Carolina Marsh Tacky, if you can find one. They're bred for your kind of climate. Other US breeds from hot humid climates are Florida Crackers, Rocky Mountain Horse (from Kentucky), Tennessee Walker. All of these are gaited.


----------



## jaydee (May 10, 2012)

I have a pinto (probably a Paint that lost all of her history when sold to the dealer) that came from Florida. She copes really well in the humid heat as does our IDSH who's got majority TB blood. Interestingly our Clyde x arab who looks like a mini Clyde also copes well with the heat/humidity
Our Irish Draft really struggles and so does our WB though not quite as much


----------



## Zexious (Aug 2, 2013)

I hauled my Hunt-Type Paint to Texas for a year (from much more temperate Colorado), and he handled it just fine 
So long as you stick to purchasing something local, you're more likely to find a horse accustomed to the weather.


----------



## AtokaGhosthorse (Oct 17, 2016)

I'd say American Paints, Mustangs, Arabians, QH, TB's.

Honestly, I live in SE Oklahoma we share the same heat. The joke is when New York and Jersey are shutting down beaches when it hits 85 and humid, we're all like, WOO HOO... We call that COOK OUT time!

I see all breeds, from Shetlands to Percherons and Haflingers to TB race horses, Mustangs and ordinary QH ranch horses here. All seem to do well if you provide shade, lots of water, mineral and salt blocks, and do try to keep your riding down to mornings and evenings or at the very least, ride under heavy shade if you can. I've not noticed this myself but people with a lot more time owning horses than I are telling me to be careful with the sweet feed this time of year, it makes them sweat out a lot more, which is dangerous when it hits 110 with an 80% humidity, to say the least.

No matter what you get, IF you have them in a barn/boarding situation, better make sure the barn is well ventilated and they have a turn out - I grew up living right behind a cutting horse trainer/breeder (I'm a 70's/80's kid so this was in the mid-80s), he had two magnificent stud/stallions, one of which was black as a crow's wing and he was worth a huge amount of money for the time, $75,000 for the horse alone, that's not including his cutting work, shows, events, and stud fees. He was also a sweetheart and so well behaved.

Owner went to Vegas for an event one July or August, I can't remember which, left the ranch in the hands of his hired help... who simply didn't show up for the entire week - the studs were left locked in their stalls with only the top part of the door left open.

The caramel colored palomino suffered a heat stroke but lived, the black horse was dead on the floor. The summer heat had baked them.
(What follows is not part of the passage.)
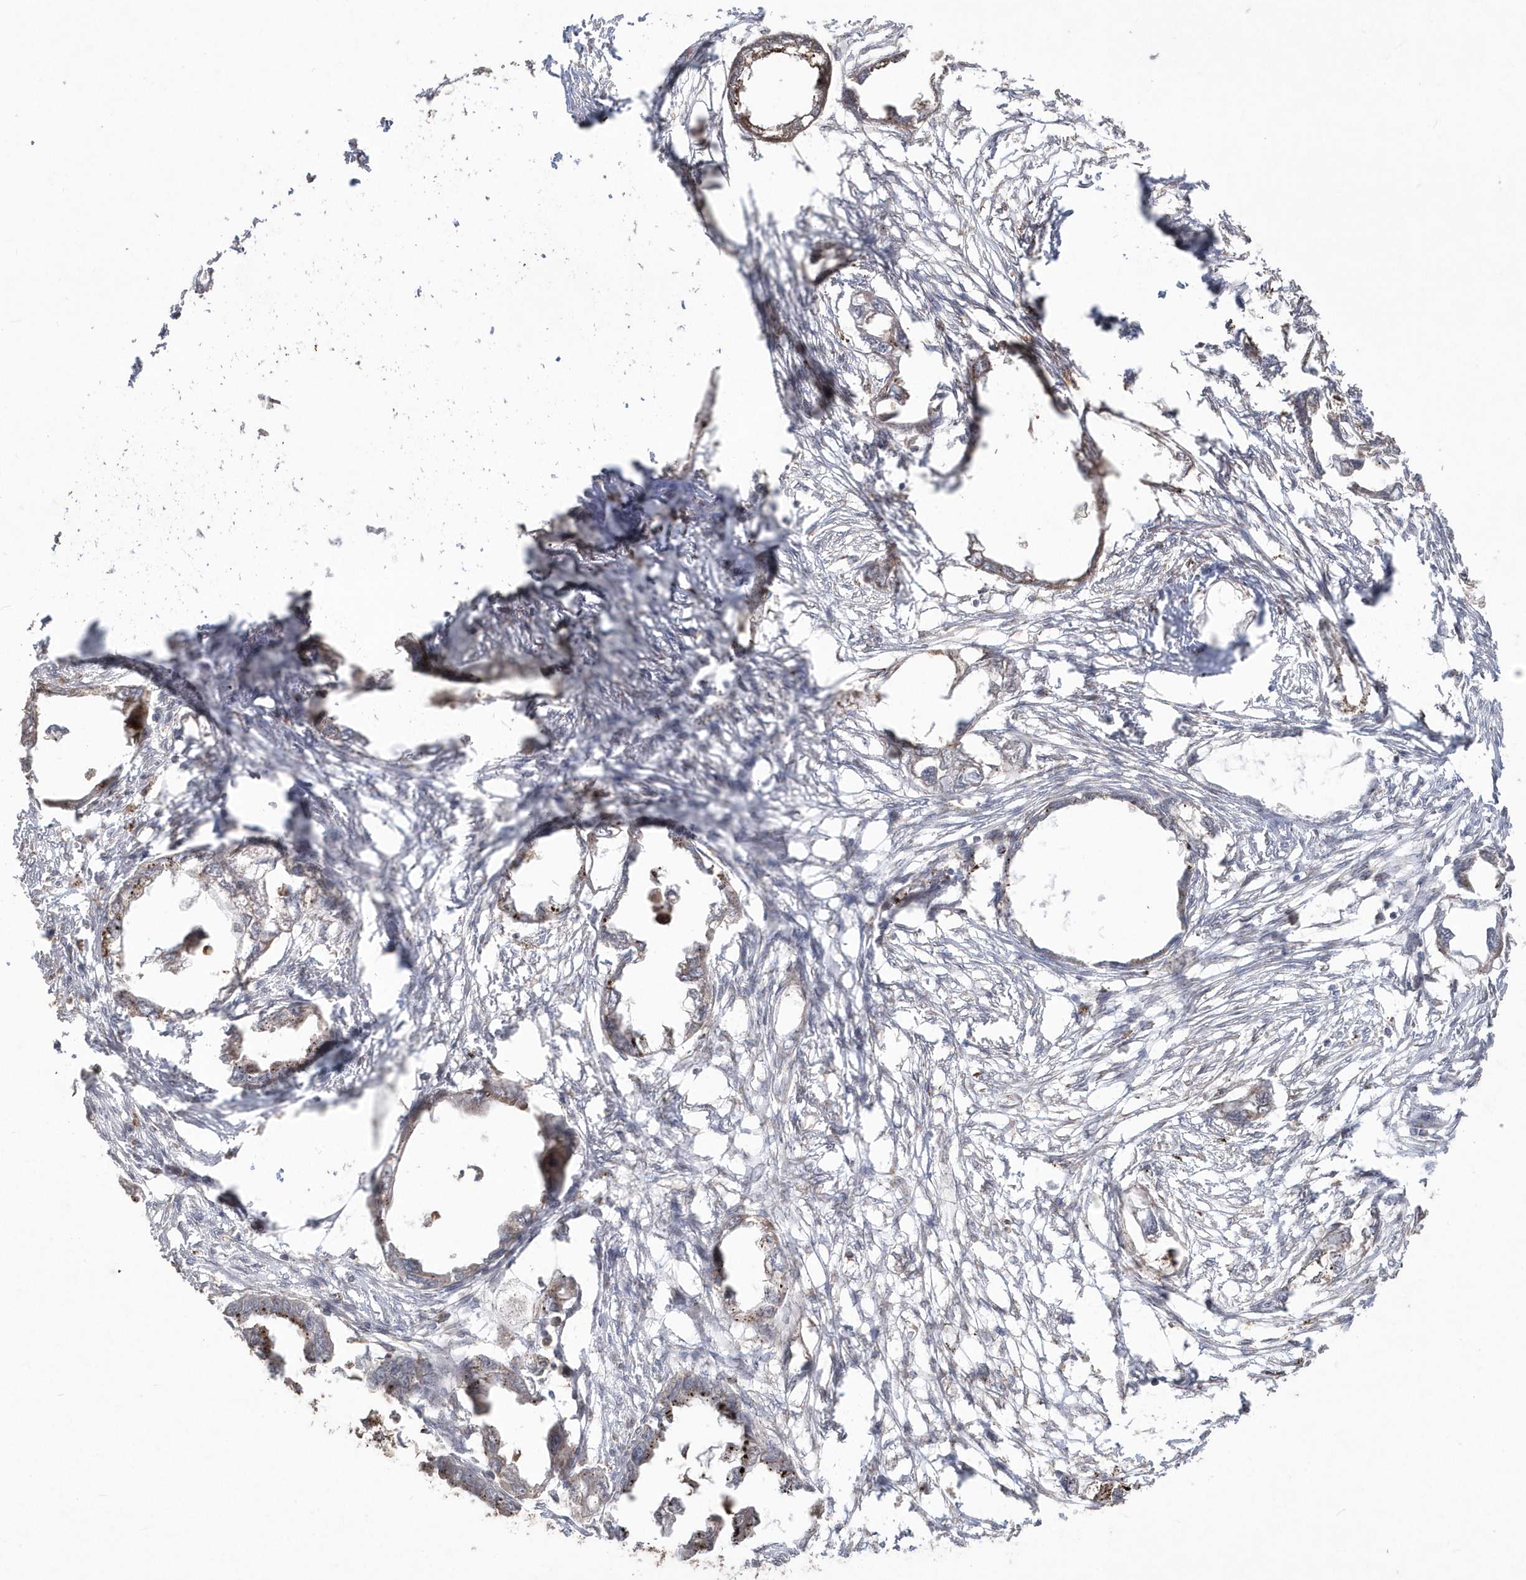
{"staining": {"intensity": "weak", "quantity": "<25%", "location": "cytoplasmic/membranous"}, "tissue": "endometrial cancer", "cell_type": "Tumor cells", "image_type": "cancer", "snomed": [{"axis": "morphology", "description": "Adenocarcinoma, NOS"}, {"axis": "morphology", "description": "Adenocarcinoma, metastatic, NOS"}, {"axis": "topography", "description": "Adipose tissue"}, {"axis": "topography", "description": "Endometrium"}], "caption": "Endometrial cancer stained for a protein using IHC displays no staining tumor cells.", "gene": "GEMIN6", "patient": {"sex": "female", "age": 67}}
Owner nearly beat that guy to death. 

On a lighter note:

I HAVE seen local people set up, lol, those huge fan shaped lawn sprinklers in round pens and corrals, even smaller lots where horses are confined, sometimes those big plastic kiddie pools, and those horses seem to just love playing in the water like little kids.... so whatever you get, you might consider that too to help beat the heat.


----------



## Cynical25 (Mar 7, 2013)

Depends on the individual horse!


My Texas-born senior Arab mare seems perfectly comfortable during the 9 months of summer in the Dallas, TX area and then fluffs up beautifully for cold winter nights. My Texas-born 6yr old Quarter Horse spends the entire summer breathing heavily with sweat pouring down him just from being alive, but he'll beg for his blanket if it drops below 40°F in the fall.


----------